Emergency Services Minister hits back at fire union’s ‘act of bastardry’ after Tathra inquiry
65 homes, 70 caravans and 1,250 hectares were destroyed in the Tathra bushfires that broke out earlier this year.
In the days that followed, there were allegations of a turf war between the volunteer-based Rural Fire Service (RFS) and the full-time members of Fire & Rescue NSW.
An inquiry into the fire has found “palpable animosity” between the organisations and calls for urgent reform.
State Emergency Services Minister Troy Grant tells Mark Levy while there was animosity, “it existed in the dispatching of firefighters and not the actual firefighters on the ground”.

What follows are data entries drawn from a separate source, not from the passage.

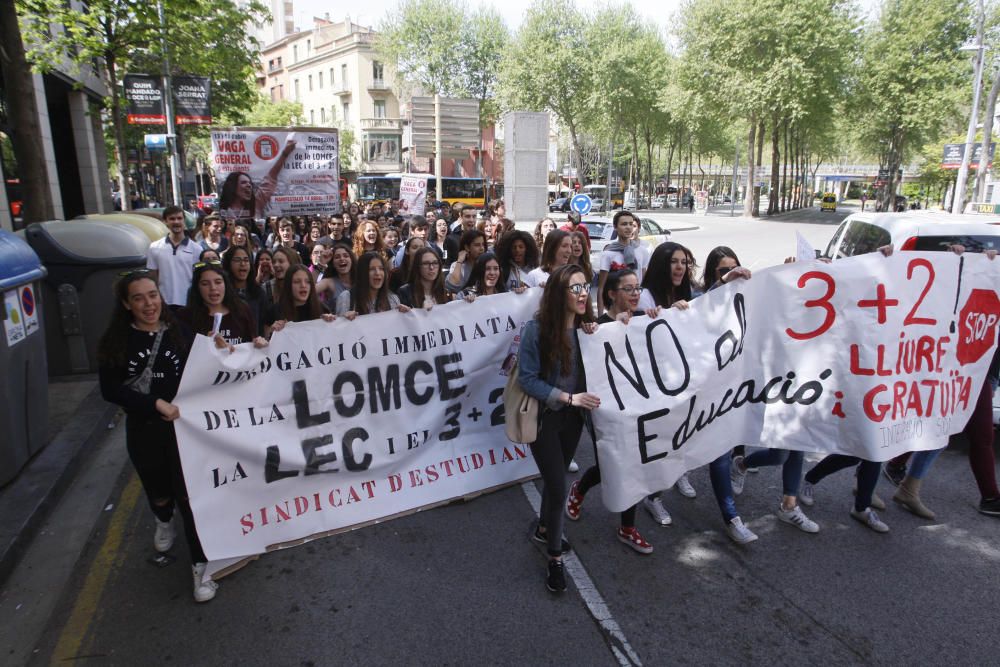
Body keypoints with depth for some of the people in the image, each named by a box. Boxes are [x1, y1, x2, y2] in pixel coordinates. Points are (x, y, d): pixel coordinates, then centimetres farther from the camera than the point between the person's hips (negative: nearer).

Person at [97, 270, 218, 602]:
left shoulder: (179, 331, -6)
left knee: (190, 493, 0)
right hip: (144, 430, 2)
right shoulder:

The report calls for civilian call dispatch services, the same operating service NSW Police have used for years, to rectify the issue.
Fire Brigade Employees’ Union (FBEU), who is responsible for the full-time firefighters, aren’t happy with the decision which would see them lose control of the service.
“The way they conducted themselves by putting that angst and extra angst into the community of Tathra was deplorable.”
FBEU told 2GB earlier this year there’s always been a “turf war” between the two organisations after the RFS rejected two offers for help from Fire and Rescue NSW.
Mr Grant came under fire from the union after saying their public comments about a turf war was “an act of bastardry”.
“They got very upset with me and said I’ve called them all bastards, which I didn’t. I said what they did was an act of bastardry towards those victims in Tathra.
“For them to have the thought that their house may have have been saved had they been deployed, well it’s clear that wasn’t the case.
“Everything that was done on the ground was done exceptionally well by both fire agencies… and the fire was just of the nature that nothing was going to stand in its way.”